A nuvem translúcida ecoa em vento a matriz destes cantos
ébrios, um ópio futurista que embebeda todas as cores de funda metafísica, o poema
se funda como um eixo insuperável da flor universal, eu tenho toda esta fúria
como um animal que sai da jaula, eu tenho toda esta fortuna e vitória
conquistada pela firmeza de propósito e um lance divino inconteste.
Venho de longe com as sedes desérticas de um beduíno, venho
de longe com as águas de um oásis que some na amplitude da visão, venho com
todo o peito forte que rege astutamente toda a fábula do caos.
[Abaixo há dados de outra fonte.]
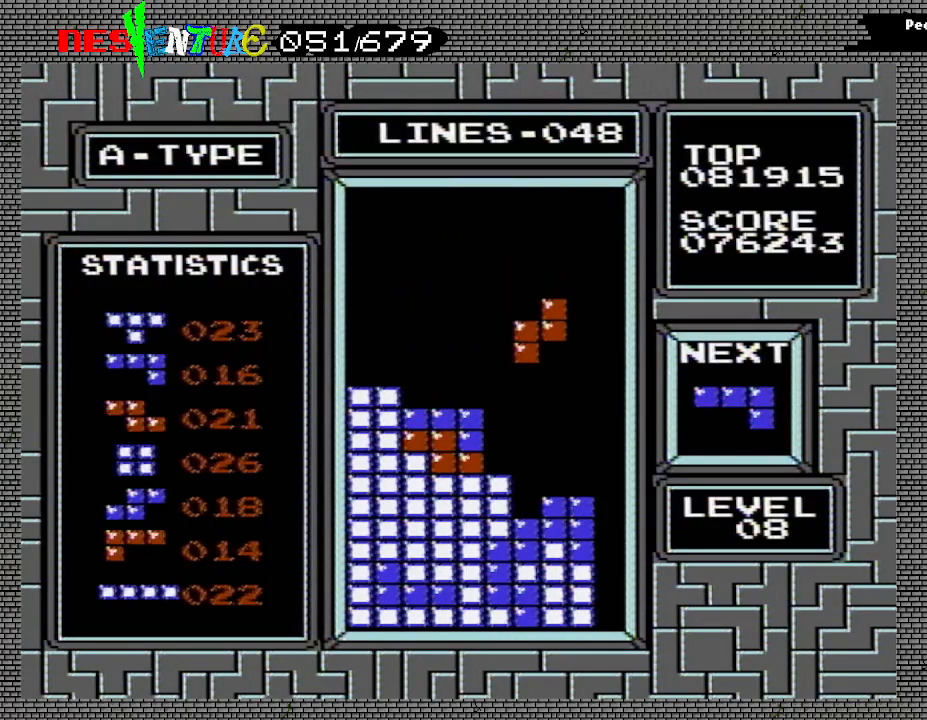
{"buttons": [], "events": []}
A poesia canta
na rua, os doentes mentais têm dela um vislumbre, os idiotas dela fazem troça,
os embriagados dela têm o sumo supremo como uma flor nauseada que ruma ao campo
vasto que dorme como um nababo depois da orgia.
Vento que se ruma todo feliz sem cadafalso ou carrasco, vento
de poesia que ruma indelével e idôneo como grande saúde frente à guerra brutal
dos sonhos. Passo rente aos filósofos que estudam filigranas, a visão geral me
evoca novamente a mística psicografada de Blake, os martírios derramados de
Florbela, os gritos primais dos poetas primatas, os lances de dados de um
Mallarmé que ecoa toda a próxima poesia de vanguarda. O louco das cartas
vaticina, como louco que é, a explosão de uma cidade, o louco delira como um
cavalo baio que pula entre as tropas assassinas.
O oásis de seu delírio vaticina como um idiota obsediado seu
caos brutal que vira pó. As notas febris e apaixonadas não eram nada mais que
cartas adolescentes rasgadas depois de um surto de raiva, seu sentimento como
Werther era a paixão idiota que sofre em seu âmago a dor do fim, funesto jovem
que caduca sem envelhecer, seu sofrer mesmerizado que canta poesia chorosa na
loucura do plenilúnio e chora rosa com um manto azul.
Maldoror e matrimônio do céu e do inferno lhe dão as flores
de um espírito grande que explode como grau de mestria, a barcarola e barcos
ébrios cantam e se movem como esferas numa harmonia de Kepler, ruma teu verso
em atavios que sobem ao céu em ascensão de Maria, e os pássaros que voam lá são
tão vistosos que ofuscariam a visão da carne mortal.
Lembra-te que o fino da bossa vem de uma resiliência máxima às
intempéries brutais, e forma teu estro sob o prisma imbatível que ferve força e
exibe o peito como um bicho treinado no fogo. Blake lhe serve ao espírito como
uma espada que corta rente toda a sombra de palco, que ruma todo inteiro com um
pincel que delira toda a cor que funda teu estro veemente e vituperante, lhe dá
toda a fortuna teu brio formoso que renasce, ressuscita, e qual fênix brota do
chão arrasado da morte e dá uma lufada qual um éolo louco e protuberante.
Graças ao Netuno que lida ao mar seu vinho mais fremente, e
lhe dá ao peito teu estro e profundidade de máquina, dá ao teu vinho o sabor
seminal que enlouquece toda a cor como uma fúria ébria que estoura champanhe na
noite dos fuzis, e ruma ao capital como um corsário que vive o espanto de seu
sonho qual lagar e giro de tempo em golpes de martelo. Vem a teu atavio cantar
Blake e seu canto visionário como este que é poeta e que delira.
O louco das cartas bombeia seu vento qual um coração de
absinto que juramenta seu trabalho como grande músico de trombeta e tambor,
bate no coração das horas o tempo e ventila sobre o céu estrelado longas noites
de som e de vinho, o louco delira Blake, e ressuscita, em toda a campanha em
seus campos de marte, as suas batalhas sonhadas com erva e diamante.